Нет, это были все-таки уже рассказы! Пусть первые, еще не очень совершенные, но все же именно рассказы! Их не запомнил режиссер, не запомнил даже того, что иные истории Шукшин не устно рассказывал, а именно читал по тетрадке, но, к счастью, осталось это во многом в памяти сына режиссера – Игоря Хуциева. Мы уже приводили его воспоминания о "штрихах" Шукшина к будущему замечательному рассказу "В воскресенье мать-старушка" (другое название "Гармонист"). Приведем теперь его пересказ других ранних рассказов Василия Макаровича, – увы, так и не побывавших в печати и бесследно исчезнувших (уничтожены автором?). А рассказы, судя по всему (особенно второй), весьма интересны и неплохо написаны: не случайно они так запомнились мальчику и на столько лет сохранились в его памяти! А кроме всего прочего, второй из этих рассказов еще и, как можно без труда догадаться, во многом автобиографический.

"Как-то мне сказали, – вспоминает И. Хуциев, – чтобы я вел себя тихо, дядя Вася будет читать сказку. Но это была не сказка, а рассказ. Не помню, в чем было дело, вспоминаю только, что какие-то люди в сельсовете спорили друг с другом, долго пили чай, долго прикуривали и все время говорили друг другу, что кто-то не прав. Он читал по тетрадке, школьной, в клеточку, в желтой обложке, тихим голосом, аккуратно выговаривая слова. И было это неожиданно скучно, рассказывал он намного лучше. Дочитав, он сразу же ушел.

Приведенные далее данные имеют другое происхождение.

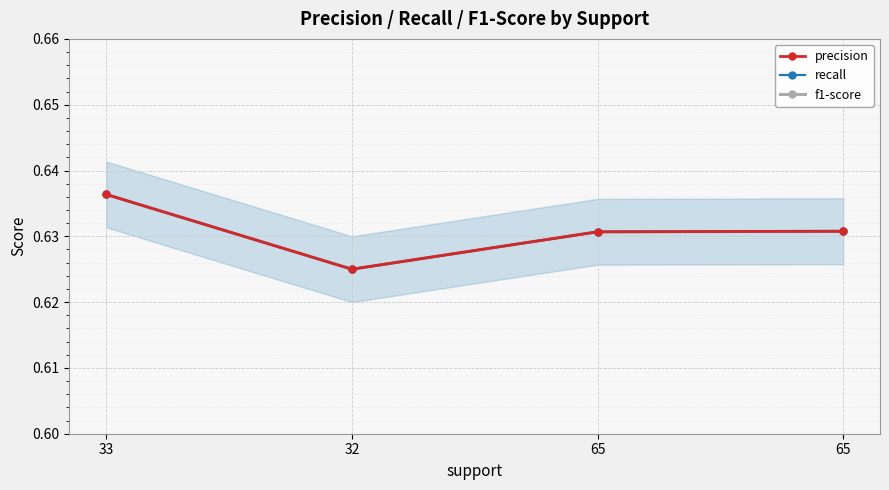

What is the sum of the f1-score values at 65 and 32?

1.3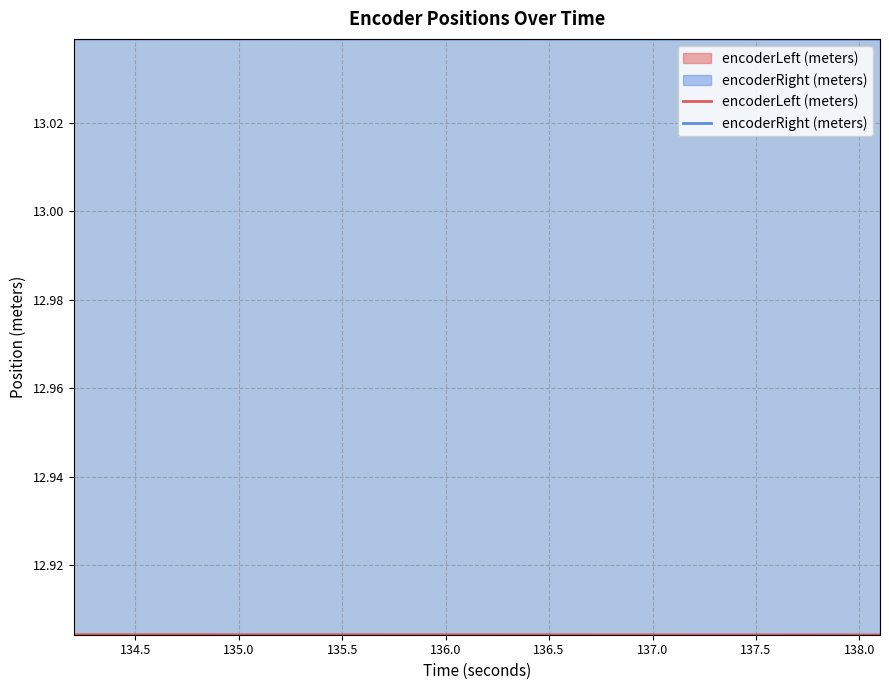

Does the chart have visible grid lines?

Yes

А чуть ли не на следующий день он читал другой рассказ – получитал, полурассказывал.

Рассказ был про хулигана. О том, как в маленьком русском городке, на берегу реки, живет парень, местный хулиган. Отца у него нет, мать не знает, что с ним делать, он ее не слушается, школу хочет бросить. Курит, пьет вино, и вообще справиться с ним невозможно, никакие уговоры на него не действуют. И еще он принципиально не моет ноги. Мать снимает с его кровати простыни, и он гордо спит на голом матрасе, а потом вообще уходит спать на чердак. Но в то же время по мере своих возможностей он защищает слабых и по своему усмотрению восстанавливает справедливость.

Что-то там было про любовь, какой-то намек, но не это главное.

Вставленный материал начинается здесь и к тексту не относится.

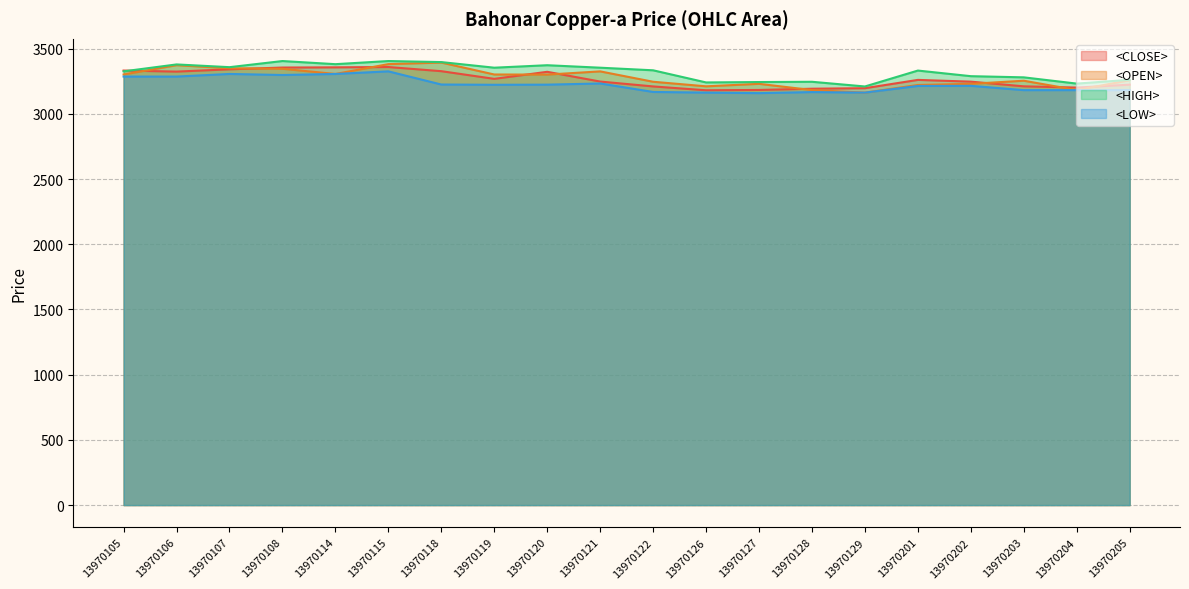

Between 13970105 and 13970202, which series saw the biggest shift?

<CLOSE>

Однажды в воскресенье происходит у этого хулигана ссора с сыном директора магазина. Тот хвастается перед ребятами, что у него много денег, достает из кармана и показывает десятку, потом пятерку (это были еще старые деньги). Ребята, конечно, смотрят с завистью. И тогда он вынимает еще трешку – мятую, старую, – хулиган не выдерживает и дает ему по шее, выбивает деньги из руки. Деньги падают на землю, а сын директора убегает.

Помню, кто-то спросил:

– Вася, а чего он его ударил-то?

– Ну так доконала его эта трешка! – Он показал, как вытаскивал деньги сын директора магазина и как он наконец выложил трешку: еще и трешку! – И понятно стало, что сдержаться невозможно, что нужно и даже необходимо было дать по шее сыну директора магазина.

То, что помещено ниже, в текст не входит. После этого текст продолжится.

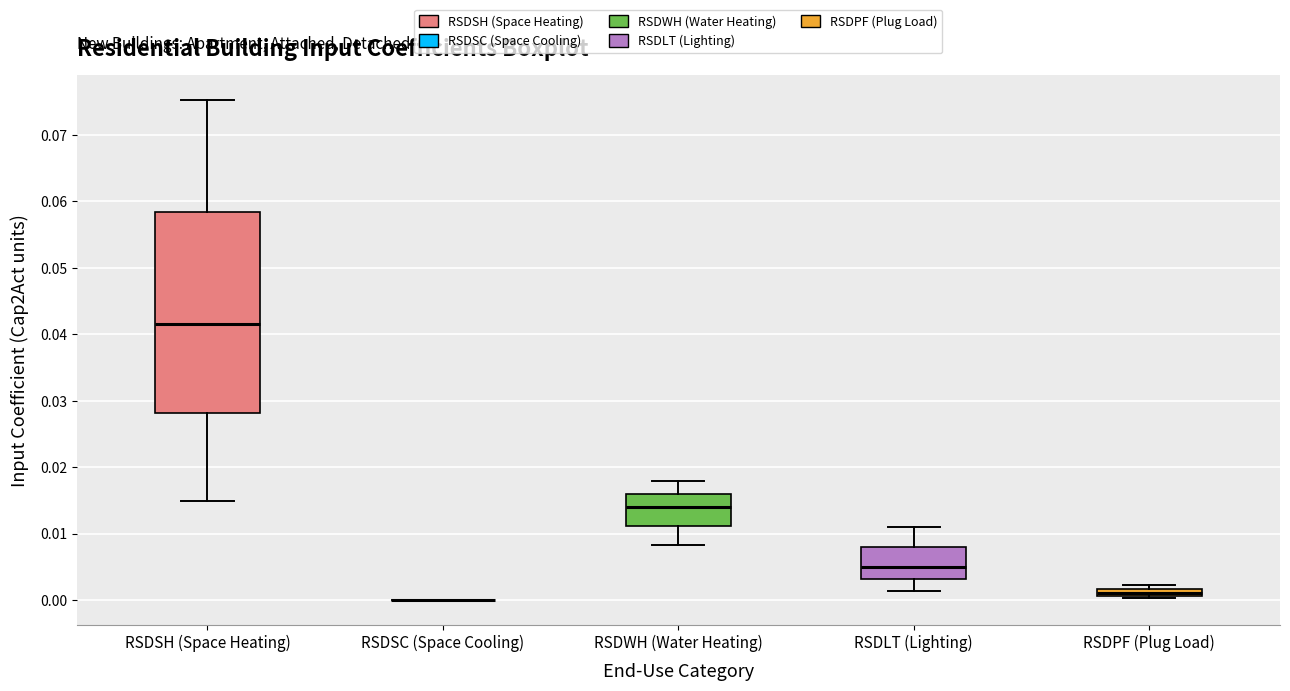

Comparing the boxes themselves (not the whiskers), which one is the tallest?

RSDSH (Space Heating)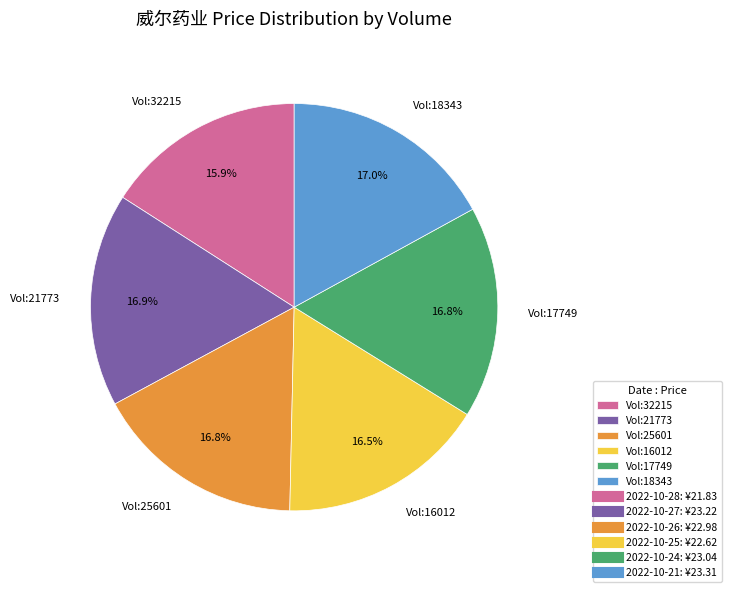

Is there a majority slice in this chart?

No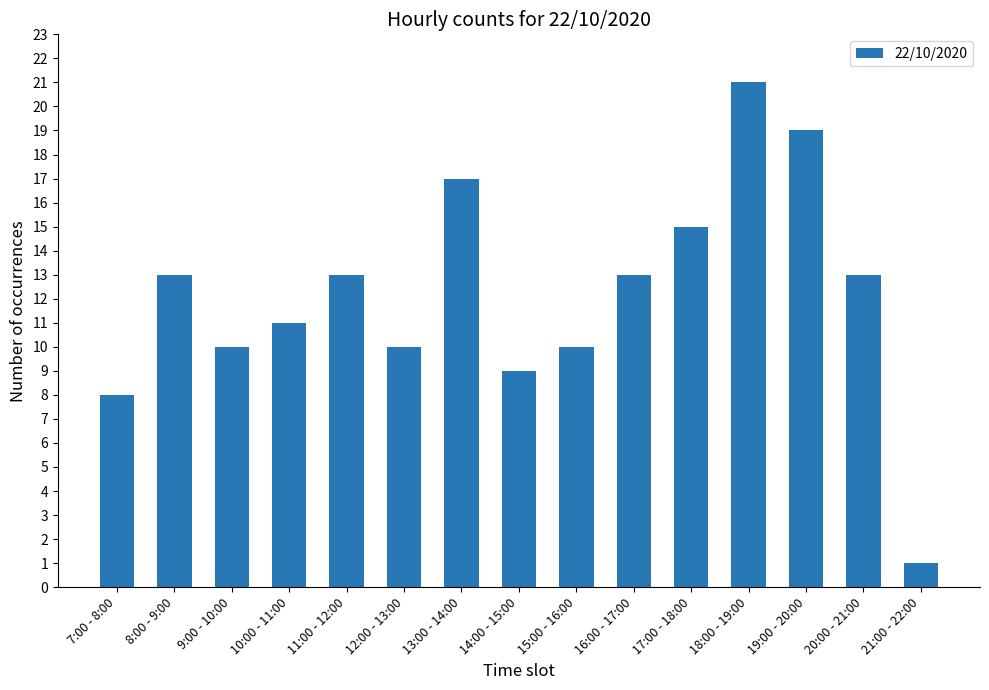

Count the number of categories in the chart.

15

Ну а потом хулиган подбирает деньги, хотя они ему совершенно не нужны и он их презирает (вспомним, как говорит Егор Прокудин Любе Байкаловой: "Я эти деньги вонючие презираю…" – В. К.), и уходит. Ребята восхищенно смотрят ему вслед. А он, не зная, что делать с деньгами, заходит в первый попавшийся магазин – книжный – и покупает на все деньги самую дорогую толстую книгу, вещь совершенно бесполезную. Потом он идет на берег реки, ложится на траву и читает. Целый день. Появляется какая-то собака, бегает вокруг, лает. Он прочитывает всю книгу от корки до корки, закрывает ее, подманивает собаку и книгой тычет ей прямо в морду. Собака, заскулив, убегает.

А он лежал, смотрел в небо и думал о том, что ничего он в этой книге не понял, что он вообще ничего не понимает, что с ним происходит и вокруг происходит. Ничего. А вечером, вернувшись домой, он удивляет мать тем, что моет ноги.

Потом бросает курить, снова идет в школу и даже начинает хорошо учиться. И в конце концов перестает быть хулиганом…

А когда он рассказывал, видно было, что ему самому все это нравится и что хулиган этот ему симпатичен".